|As explained by Cyrus Saihan, BBC head of digital partnerships, via a blog post, a similar experience to the Princess Leia hologram from Star Wars "might not be that far away".|
"Holographic experiences, like ultra-high definition or virtual reality, offer audiences a level of detail and realism that only a short while ago seemed virtually impossible, but that are now becoming a reality," Saihan writes.
"For our experiment, we used existing technologies and simple techniques to explore 'holographic' content.
"The device that we made also gives us an extremely low-fi and low-cost way to assess how the 'floating' images of augmented and mixed reality devices, which aren't readily available for audience testing, might be used to view BBC content in the future."
Saihan explains that an acrylic pyramid was placed on a 46" flat-screen TV to "create the illusion of floating 'holographic'-like images".
Video footage meeting a designated criteria was then selected, with the BBC working in conjuction with UK-based visual effects and hologram specialist MDH Hologram to bring the archive footage to life.
Saihan writes that it "produced some striking results", drawing mixed reactions among audience members that it was tested on, while the device had limitations, only working with certain types of footage, requiring a low level of light for maximum impact and having narrow viewing angles.

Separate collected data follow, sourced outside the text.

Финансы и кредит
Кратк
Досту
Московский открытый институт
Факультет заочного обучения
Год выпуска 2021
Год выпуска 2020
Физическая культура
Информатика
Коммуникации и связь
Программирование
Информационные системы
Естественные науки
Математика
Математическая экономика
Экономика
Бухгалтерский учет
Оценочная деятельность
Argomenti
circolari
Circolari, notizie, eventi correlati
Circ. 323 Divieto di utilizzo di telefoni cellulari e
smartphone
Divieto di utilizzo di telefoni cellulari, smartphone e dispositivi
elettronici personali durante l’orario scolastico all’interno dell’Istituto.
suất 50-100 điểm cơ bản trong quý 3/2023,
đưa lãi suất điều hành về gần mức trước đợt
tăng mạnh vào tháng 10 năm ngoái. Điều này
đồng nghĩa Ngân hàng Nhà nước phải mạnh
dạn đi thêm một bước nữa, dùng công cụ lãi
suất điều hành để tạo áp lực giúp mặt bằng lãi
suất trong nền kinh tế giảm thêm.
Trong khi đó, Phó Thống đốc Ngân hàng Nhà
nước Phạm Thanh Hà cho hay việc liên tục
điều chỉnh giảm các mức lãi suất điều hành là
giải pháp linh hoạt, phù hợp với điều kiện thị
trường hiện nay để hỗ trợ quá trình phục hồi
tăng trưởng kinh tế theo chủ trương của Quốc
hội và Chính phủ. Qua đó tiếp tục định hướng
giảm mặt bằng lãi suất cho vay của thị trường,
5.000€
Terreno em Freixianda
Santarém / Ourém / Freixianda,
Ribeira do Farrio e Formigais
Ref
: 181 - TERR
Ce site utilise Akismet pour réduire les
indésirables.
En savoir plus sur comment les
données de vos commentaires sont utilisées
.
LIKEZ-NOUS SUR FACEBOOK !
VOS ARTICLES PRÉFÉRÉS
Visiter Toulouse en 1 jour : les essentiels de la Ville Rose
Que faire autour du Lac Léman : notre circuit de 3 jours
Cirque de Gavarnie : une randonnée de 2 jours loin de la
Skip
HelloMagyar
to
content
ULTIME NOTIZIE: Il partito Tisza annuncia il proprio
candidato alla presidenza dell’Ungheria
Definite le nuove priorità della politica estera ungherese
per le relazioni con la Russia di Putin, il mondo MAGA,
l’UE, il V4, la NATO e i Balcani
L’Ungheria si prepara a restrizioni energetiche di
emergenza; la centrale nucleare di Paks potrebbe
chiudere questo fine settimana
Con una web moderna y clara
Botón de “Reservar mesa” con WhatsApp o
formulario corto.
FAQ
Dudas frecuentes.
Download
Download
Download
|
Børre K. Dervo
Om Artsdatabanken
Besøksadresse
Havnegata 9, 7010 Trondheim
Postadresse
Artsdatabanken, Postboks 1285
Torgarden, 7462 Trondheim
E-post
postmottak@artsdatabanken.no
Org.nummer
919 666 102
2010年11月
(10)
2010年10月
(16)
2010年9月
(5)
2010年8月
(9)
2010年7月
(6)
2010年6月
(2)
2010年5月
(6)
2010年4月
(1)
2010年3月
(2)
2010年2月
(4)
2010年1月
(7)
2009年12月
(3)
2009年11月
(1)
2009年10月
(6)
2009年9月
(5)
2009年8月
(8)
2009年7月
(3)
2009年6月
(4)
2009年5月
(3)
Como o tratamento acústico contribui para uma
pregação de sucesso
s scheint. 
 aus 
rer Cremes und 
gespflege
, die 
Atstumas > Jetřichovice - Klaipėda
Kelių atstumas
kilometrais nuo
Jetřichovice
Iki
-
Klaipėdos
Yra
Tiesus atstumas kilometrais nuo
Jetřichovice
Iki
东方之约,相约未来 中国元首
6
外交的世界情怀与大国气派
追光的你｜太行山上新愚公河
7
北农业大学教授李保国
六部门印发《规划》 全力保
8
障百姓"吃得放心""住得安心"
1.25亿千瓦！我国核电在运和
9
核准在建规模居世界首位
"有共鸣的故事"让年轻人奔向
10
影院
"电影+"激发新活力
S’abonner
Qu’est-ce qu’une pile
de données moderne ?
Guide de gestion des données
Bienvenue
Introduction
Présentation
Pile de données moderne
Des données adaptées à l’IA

"Our experiment was fairly simplistic, but the new technologies on the horizon have the potential to completely change the way that audiences experience media content in the future," Saihan writes.
"You can imagine a world where instead of watching a film star being interviewed on the sofa of a TV chat show, they feel as if they are sitting right next to you on your own sofa in your living room, or where instead of looking at a 2D image of Mount Everest, it appears as if the snow on the mountain top is falling around you."